EXTRACTED DATA below:

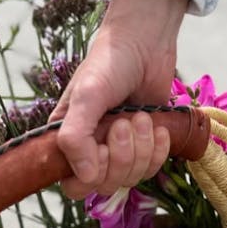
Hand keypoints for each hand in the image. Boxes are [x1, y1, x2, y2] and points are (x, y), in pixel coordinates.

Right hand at [51, 0, 188, 199]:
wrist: (146, 42)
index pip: (73, 184)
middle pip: (105, 185)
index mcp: (68, 139)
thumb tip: (85, 177)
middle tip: (126, 122)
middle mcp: (92, 149)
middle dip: (121, 158)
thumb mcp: (87, 96)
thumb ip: (76, 136)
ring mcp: (119, 150)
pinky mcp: (144, 147)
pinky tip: (157, 127)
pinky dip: (158, 150)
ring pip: (130, 178)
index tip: (102, 147)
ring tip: (142, 117)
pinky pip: (151, 169)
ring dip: (141, 150)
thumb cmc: (109, 63)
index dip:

End of EXTRACTED DATA.

What this calls for is a word-for-word copy of the listing above, pictures excluded.

### RESULT BELOW
Hand keypoints for each hand in the image. Boxes are [x1, y1, x2, y2] and points are (x, y), in pixel coordinates.

Right hand at [51, 0, 188, 199]:
wrist: (146, 42)
index pip: (73, 184)
middle pip: (105, 185)
index mcp: (68, 139)
thumb tip: (85, 177)
middle tip: (126, 122)
middle mcp: (92, 149)
middle dip: (121, 158)
thumb mcp: (87, 96)
thumb ip: (76, 136)
ring mcp: (119, 150)
pinky mcp: (144, 147)
pinky tip: (157, 127)
pinky dip: (158, 150)
ring pip: (130, 178)
index tip: (102, 147)
ring tip: (142, 117)
pinky pip: (151, 169)
ring dip: (141, 150)
thumb cmc: (109, 63)
index dip:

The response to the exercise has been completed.